## [TASK GOAL]
What's wanted is each entry repeated verbatim, minus its images.

=== Begin Enclosure ===

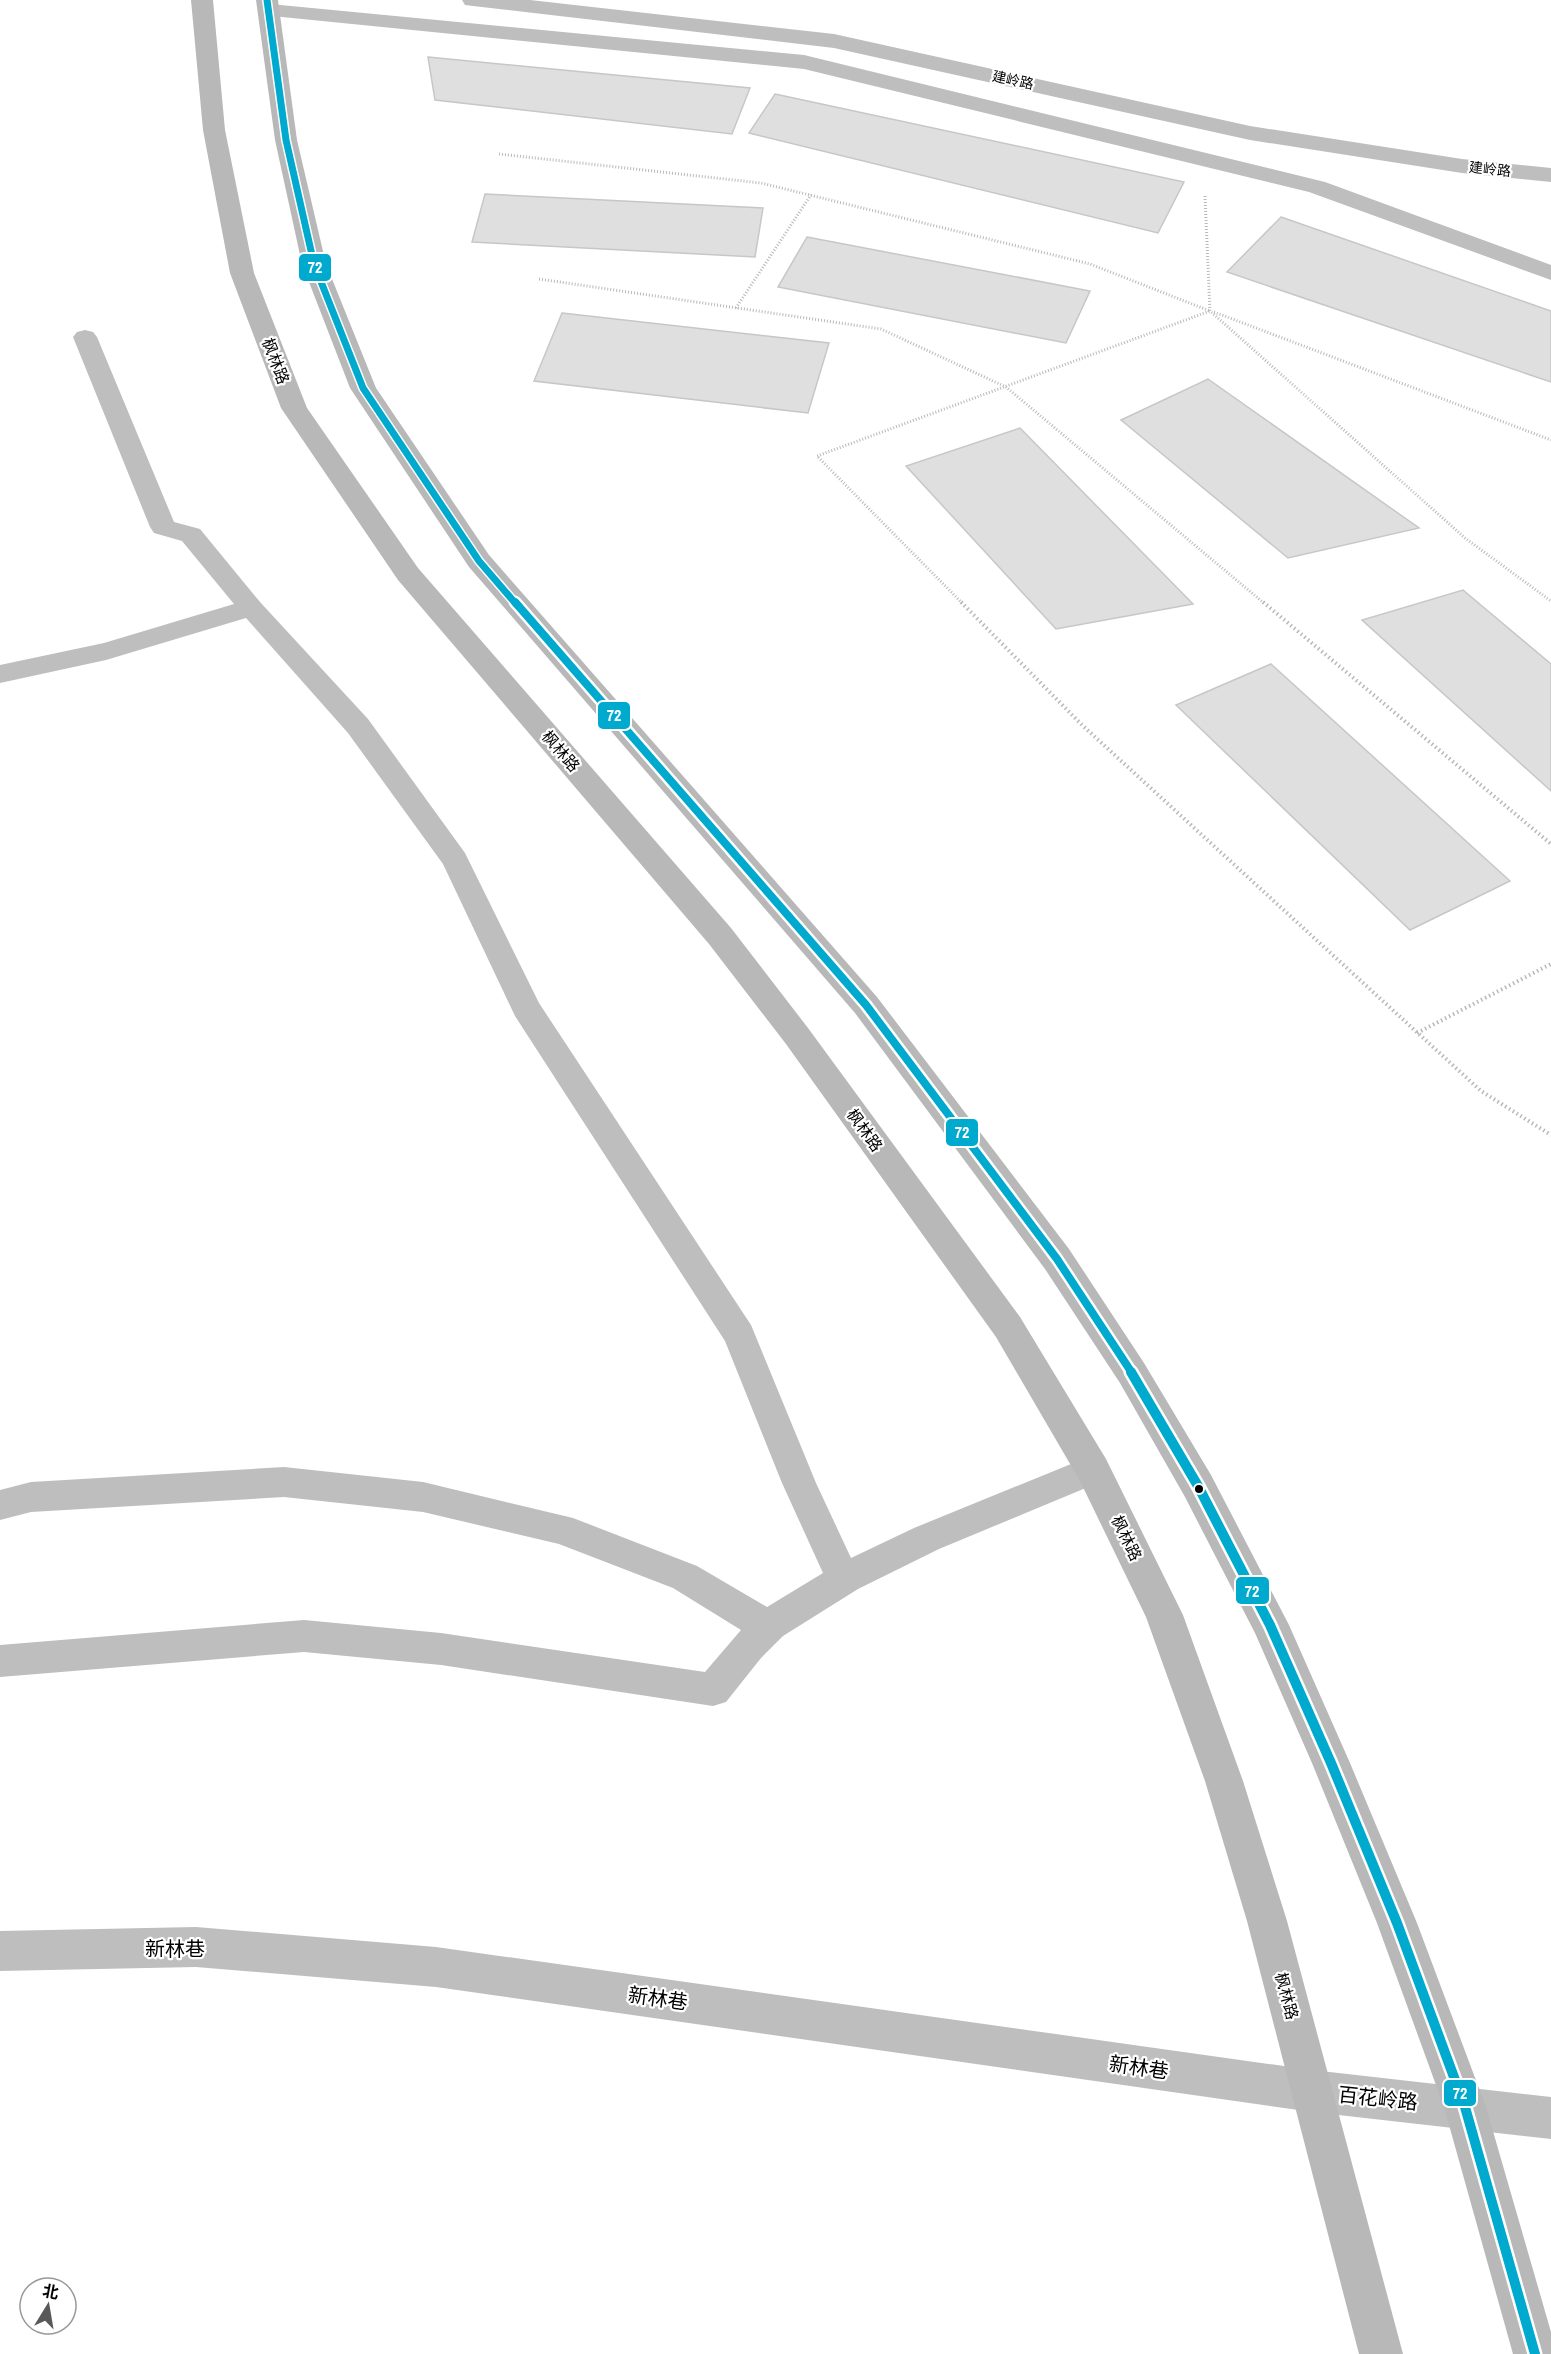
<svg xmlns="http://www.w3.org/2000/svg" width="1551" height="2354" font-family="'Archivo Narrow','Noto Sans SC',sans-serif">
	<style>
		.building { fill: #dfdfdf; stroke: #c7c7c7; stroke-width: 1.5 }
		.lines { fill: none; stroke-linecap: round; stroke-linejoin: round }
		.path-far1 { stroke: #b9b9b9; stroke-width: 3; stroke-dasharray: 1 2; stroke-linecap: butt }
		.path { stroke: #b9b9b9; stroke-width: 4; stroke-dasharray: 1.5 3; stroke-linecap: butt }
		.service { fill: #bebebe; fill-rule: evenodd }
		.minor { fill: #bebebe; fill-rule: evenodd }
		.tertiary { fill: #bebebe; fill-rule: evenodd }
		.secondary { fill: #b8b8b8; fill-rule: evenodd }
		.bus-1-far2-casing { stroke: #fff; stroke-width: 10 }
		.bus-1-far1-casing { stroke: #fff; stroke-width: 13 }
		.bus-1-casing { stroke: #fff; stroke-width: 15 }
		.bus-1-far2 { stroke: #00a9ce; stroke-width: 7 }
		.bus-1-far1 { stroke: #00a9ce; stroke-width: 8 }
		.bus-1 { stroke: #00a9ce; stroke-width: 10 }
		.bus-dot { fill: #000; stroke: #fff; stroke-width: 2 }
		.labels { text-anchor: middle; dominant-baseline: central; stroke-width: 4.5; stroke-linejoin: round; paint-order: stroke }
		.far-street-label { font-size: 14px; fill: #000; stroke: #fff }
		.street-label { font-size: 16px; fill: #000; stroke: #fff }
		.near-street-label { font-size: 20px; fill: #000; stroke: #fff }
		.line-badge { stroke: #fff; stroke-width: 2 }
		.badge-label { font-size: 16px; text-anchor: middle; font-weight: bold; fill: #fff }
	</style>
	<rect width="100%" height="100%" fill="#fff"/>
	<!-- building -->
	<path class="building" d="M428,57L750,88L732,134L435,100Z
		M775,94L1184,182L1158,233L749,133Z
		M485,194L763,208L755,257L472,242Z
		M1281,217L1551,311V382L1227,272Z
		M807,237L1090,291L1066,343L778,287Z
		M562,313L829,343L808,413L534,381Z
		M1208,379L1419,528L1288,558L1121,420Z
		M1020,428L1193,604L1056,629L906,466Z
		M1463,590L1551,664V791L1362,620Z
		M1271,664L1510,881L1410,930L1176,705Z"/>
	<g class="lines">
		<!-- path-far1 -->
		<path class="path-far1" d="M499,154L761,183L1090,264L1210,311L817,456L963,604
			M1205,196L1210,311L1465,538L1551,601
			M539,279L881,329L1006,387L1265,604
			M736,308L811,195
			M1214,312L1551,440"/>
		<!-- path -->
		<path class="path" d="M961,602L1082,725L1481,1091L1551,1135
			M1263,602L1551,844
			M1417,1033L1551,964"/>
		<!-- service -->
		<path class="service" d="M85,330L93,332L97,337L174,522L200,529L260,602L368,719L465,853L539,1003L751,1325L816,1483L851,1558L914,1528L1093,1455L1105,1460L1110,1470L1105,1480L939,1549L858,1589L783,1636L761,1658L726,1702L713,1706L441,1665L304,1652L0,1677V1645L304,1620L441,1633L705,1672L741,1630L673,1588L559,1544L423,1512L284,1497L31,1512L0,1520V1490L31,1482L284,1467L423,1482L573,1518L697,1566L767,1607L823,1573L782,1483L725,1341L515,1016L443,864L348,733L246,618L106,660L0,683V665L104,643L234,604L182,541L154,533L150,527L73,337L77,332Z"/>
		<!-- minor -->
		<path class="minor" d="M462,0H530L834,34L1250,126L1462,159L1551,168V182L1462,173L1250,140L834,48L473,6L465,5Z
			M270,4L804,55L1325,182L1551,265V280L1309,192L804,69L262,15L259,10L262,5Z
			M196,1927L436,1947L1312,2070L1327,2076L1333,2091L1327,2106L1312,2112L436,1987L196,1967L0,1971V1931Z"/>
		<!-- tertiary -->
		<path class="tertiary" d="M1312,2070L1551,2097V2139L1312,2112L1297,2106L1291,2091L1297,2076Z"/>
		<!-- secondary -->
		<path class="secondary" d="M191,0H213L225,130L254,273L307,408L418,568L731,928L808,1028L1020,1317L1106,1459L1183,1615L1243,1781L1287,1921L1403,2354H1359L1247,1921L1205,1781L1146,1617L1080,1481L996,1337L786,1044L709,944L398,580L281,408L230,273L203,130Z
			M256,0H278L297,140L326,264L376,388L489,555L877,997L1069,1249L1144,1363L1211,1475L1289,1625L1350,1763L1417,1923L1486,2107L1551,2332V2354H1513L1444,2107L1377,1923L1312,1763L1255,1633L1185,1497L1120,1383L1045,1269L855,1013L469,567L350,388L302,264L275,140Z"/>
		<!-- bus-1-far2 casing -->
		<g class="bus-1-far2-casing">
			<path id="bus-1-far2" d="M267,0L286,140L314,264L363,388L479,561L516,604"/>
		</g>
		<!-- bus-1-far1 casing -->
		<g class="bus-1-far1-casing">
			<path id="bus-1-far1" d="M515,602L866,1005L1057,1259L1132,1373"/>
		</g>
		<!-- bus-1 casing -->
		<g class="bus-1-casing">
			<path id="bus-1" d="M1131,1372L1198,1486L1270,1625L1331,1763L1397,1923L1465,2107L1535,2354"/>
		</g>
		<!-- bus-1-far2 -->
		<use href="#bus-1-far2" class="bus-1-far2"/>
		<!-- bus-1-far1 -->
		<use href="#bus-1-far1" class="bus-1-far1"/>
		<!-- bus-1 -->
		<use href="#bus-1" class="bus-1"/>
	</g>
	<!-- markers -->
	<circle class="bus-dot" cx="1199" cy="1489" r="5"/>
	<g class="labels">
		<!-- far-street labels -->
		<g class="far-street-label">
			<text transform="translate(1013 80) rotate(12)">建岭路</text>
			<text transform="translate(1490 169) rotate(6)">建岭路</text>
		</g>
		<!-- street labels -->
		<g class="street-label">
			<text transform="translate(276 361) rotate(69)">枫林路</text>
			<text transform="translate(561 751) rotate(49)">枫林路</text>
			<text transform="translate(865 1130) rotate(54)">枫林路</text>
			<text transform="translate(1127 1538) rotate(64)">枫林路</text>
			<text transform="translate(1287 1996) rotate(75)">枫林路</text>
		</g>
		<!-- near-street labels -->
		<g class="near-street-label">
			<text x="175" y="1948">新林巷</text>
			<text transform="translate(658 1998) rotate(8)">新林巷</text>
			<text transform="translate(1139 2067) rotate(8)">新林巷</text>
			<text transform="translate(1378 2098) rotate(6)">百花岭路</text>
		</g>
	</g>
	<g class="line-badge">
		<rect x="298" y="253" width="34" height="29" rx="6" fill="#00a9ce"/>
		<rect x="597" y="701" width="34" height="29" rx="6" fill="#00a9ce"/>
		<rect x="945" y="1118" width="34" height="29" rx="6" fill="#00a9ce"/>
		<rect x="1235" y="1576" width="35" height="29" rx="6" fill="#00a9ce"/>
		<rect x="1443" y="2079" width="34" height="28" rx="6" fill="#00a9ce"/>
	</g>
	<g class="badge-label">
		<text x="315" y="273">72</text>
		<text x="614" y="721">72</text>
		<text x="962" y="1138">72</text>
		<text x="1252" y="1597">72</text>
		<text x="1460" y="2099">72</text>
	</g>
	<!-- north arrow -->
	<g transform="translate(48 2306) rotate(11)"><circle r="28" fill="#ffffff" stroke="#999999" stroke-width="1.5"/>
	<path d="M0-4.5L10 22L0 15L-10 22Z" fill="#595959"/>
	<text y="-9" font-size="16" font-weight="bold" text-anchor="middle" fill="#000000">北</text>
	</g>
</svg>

=== End Enclosure ===

## [RESPONSE FOR THIS EXERCISE]
<svg xmlns="http://www.w3.org/2000/svg" width="1551" height="2354" font-family="'Archivo Narrow','Noto Sans SC',sans-serif">
	<style>
		.building { fill: #dfdfdf; stroke: #c7c7c7; stroke-width: 1.5 }
		.lines { fill: none; stroke-linecap: round; stroke-linejoin: round }
		.path-far1 { stroke: #b9b9b9; stroke-width: 3; stroke-dasharray: 1 2; stroke-linecap: butt }
		.path { stroke: #b9b9b9; stroke-width: 4; stroke-dasharray: 1.5 3; stroke-linecap: butt }
		.service { fill: #bebebe; fill-rule: evenodd }
		.minor { fill: #bebebe; fill-rule: evenodd }
		.tertiary { fill: #bebebe; fill-rule: evenodd }
		.secondary { fill: #b8b8b8; fill-rule: evenodd }
		.bus-1-far2-casing { stroke: #fff; stroke-width: 10 }
		.bus-1-far1-casing { stroke: #fff; stroke-width: 13 }
		.bus-1-casing { stroke: #fff; stroke-width: 15 }
		.bus-1-far2 { stroke: #00a9ce; stroke-width: 7 }
		.bus-1-far1 { stroke: #00a9ce; stroke-width: 8 }
		.bus-1 { stroke: #00a9ce; stroke-width: 10 }
		.bus-dot { fill: #000; stroke: #fff; stroke-width: 2 }
		.labels { text-anchor: middle; dominant-baseline: central; stroke-width: 4.5; stroke-linejoin: round; paint-order: stroke }
		.far-street-label { font-size: 14px; fill: #000; stroke: #fff }
		.street-label { font-size: 16px; fill: #000; stroke: #fff }
		.near-street-label { font-size: 20px; fill: #000; stroke: #fff }
		.line-badge { stroke: #fff; stroke-width: 2 }
		.badge-label { font-size: 16px; text-anchor: middle; font-weight: bold; fill: #fff }
	</style>
	<rect width="100%" height="100%" fill="#fff"/>
	<!-- building -->
	<path class="building" d="M428,57L750,88L732,134L435,100Z
		M775,94L1184,182L1158,233L749,133Z
		M485,194L763,208L755,257L472,242Z
		M1281,217L1551,311V382L1227,272Z
		M807,237L1090,291L1066,343L778,287Z
		M562,313L829,343L808,413L534,381Z
		M1208,379L1419,528L1288,558L1121,420Z
		M1020,428L1193,604L1056,629L906,466Z
		M1463,590L1551,664V791L1362,620Z
		M1271,664L1510,881L1410,930L1176,705Z"/>
	<g class="lines">
		<!-- path-far1 -->
		<path class="path-far1" d="M499,154L761,183L1090,264L1210,311L817,456L963,604
			M1205,196L1210,311L1465,538L1551,601
			M539,279L881,329L1006,387L1265,604
			M736,308L811,195
			M1214,312L1551,440"/>
		<!-- path -->
		<path class="path" d="M961,602L1082,725L1481,1091L1551,1135
			M1263,602L1551,844
			M1417,1033L1551,964"/>
		<!-- service -->
		<path class="service" d="M85,330L93,332L97,337L174,522L200,529L260,602L368,719L465,853L539,1003L751,1325L816,1483L851,1558L914,1528L1093,1455L1105,1460L1110,1470L1105,1480L939,1549L858,1589L783,1636L761,1658L726,1702L713,1706L441,1665L304,1652L0,1677V1645L304,1620L441,1633L705,1672L741,1630L673,1588L559,1544L423,1512L284,1497L31,1512L0,1520V1490L31,1482L284,1467L423,1482L573,1518L697,1566L767,1607L823,1573L782,1483L725,1341L515,1016L443,864L348,733L246,618L106,660L0,683V665L104,643L234,604L182,541L154,533L150,527L73,337L77,332Z"/>
		<!-- minor -->
		<path class="minor" d="M462,0H530L834,34L1250,126L1462,159L1551,168V182L1462,173L1250,140L834,48L473,6L465,5Z
			M270,4L804,55L1325,182L1551,265V280L1309,192L804,69L262,15L259,10L262,5Z
			M196,1927L436,1947L1312,2070L1327,2076L1333,2091L1327,2106L1312,2112L436,1987L196,1967L0,1971V1931Z"/>
		<!-- tertiary -->
		<path class="tertiary" d="M1312,2070L1551,2097V2139L1312,2112L1297,2106L1291,2091L1297,2076Z"/>
		<!-- secondary -->
		<path class="secondary" d="M191,0H213L225,130L254,273L307,408L418,568L731,928L808,1028L1020,1317L1106,1459L1183,1615L1243,1781L1287,1921L1403,2354H1359L1247,1921L1205,1781L1146,1617L1080,1481L996,1337L786,1044L709,944L398,580L281,408L230,273L203,130Z
			M256,0H278L297,140L326,264L376,388L489,555L877,997L1069,1249L1144,1363L1211,1475L1289,1625L1350,1763L1417,1923L1486,2107L1551,2332V2354H1513L1444,2107L1377,1923L1312,1763L1255,1633L1185,1497L1120,1383L1045,1269L855,1013L469,567L350,388L302,264L275,140Z"/>
		<!-- bus-1-far2 casing -->
		<g class="bus-1-far2-casing">
			<path id="bus-1-far2" d="M267,0L286,140L314,264L363,388L479,561L516,604"/>
		</g>
		<!-- bus-1-far1 casing -->
		<g class="bus-1-far1-casing">
			<path id="bus-1-far1" d="M515,602L866,1005L1057,1259L1132,1373"/>
		</g>
		<!-- bus-1 casing -->
		<g class="bus-1-casing">
			<path id="bus-1" d="M1131,1372L1198,1486L1270,1625L1331,1763L1397,1923L1465,2107L1535,2354"/>
		</g>
		<!-- bus-1-far2 -->
		<use href="#bus-1-far2" class="bus-1-far2"/>
		<!-- bus-1-far1 -->
		<use href="#bus-1-far1" class="bus-1-far1"/>
		<!-- bus-1 -->
		<use href="#bus-1" class="bus-1"/>
	</g>
	<!-- markers -->
	<circle class="bus-dot" cx="1199" cy="1489" r="5"/>
	<g class="labels">
		<!-- far-street labels -->
		<g class="far-street-label">
			<text transform="translate(1013 80) rotate(12)">建岭路</text>
			<text transform="translate(1490 169) rotate(6)">建岭路</text>
		</g>
		<!-- street labels -->
		<g class="street-label">
			<text transform="translate(276 361) rotate(69)">枫林路</text>
			<text transform="translate(561 751) rotate(49)">枫林路</text>
			<text transform="translate(865 1130) rotate(54)">枫林路</text>
			<text transform="translate(1127 1538) rotate(64)">枫林路</text>
			<text transform="translate(1287 1996) rotate(75)">枫林路</text>
		</g>
		<!-- near-street labels -->
		<g class="near-street-label">
			<text x="175" y="1948">新林巷</text>
			<text transform="translate(658 1998) rotate(8)">新林巷</text>
			<text transform="translate(1139 2067) rotate(8)">新林巷</text>
			<text transform="translate(1378 2098) rotate(6)">百花岭路</text>
		</g>
	</g>
	<g class="line-badge">
		<rect x="298" y="253" width="34" height="29" rx="6" fill="#00a9ce"/>
		<rect x="597" y="701" width="34" height="29" rx="6" fill="#00a9ce"/>
		<rect x="945" y="1118" width="34" height="29" rx="6" fill="#00a9ce"/>
		<rect x="1235" y="1576" width="35" height="29" rx="6" fill="#00a9ce"/>
		<rect x="1443" y="2079" width="34" height="28" rx="6" fill="#00a9ce"/>
	</g>
	<g class="badge-label">
		<text x="315" y="273">72</text>
		<text x="614" y="721">72</text>
		<text x="962" y="1138">72</text>
		<text x="1252" y="1597">72</text>
		<text x="1460" y="2099">72</text>
	</g>
	<!-- north arrow -->
	<g transform="translate(48 2306) rotate(11)"><circle r="28" fill="#ffffff" stroke="#999999" stroke-width="1.5"/>
	<path d="M0-4.5L10 22L0 15L-10 22Z" fill="#595959"/>
	<text y="-9" font-size="16" font-weight="bold" text-anchor="middle" fill="#000000">北</text>
	</g>
</svg>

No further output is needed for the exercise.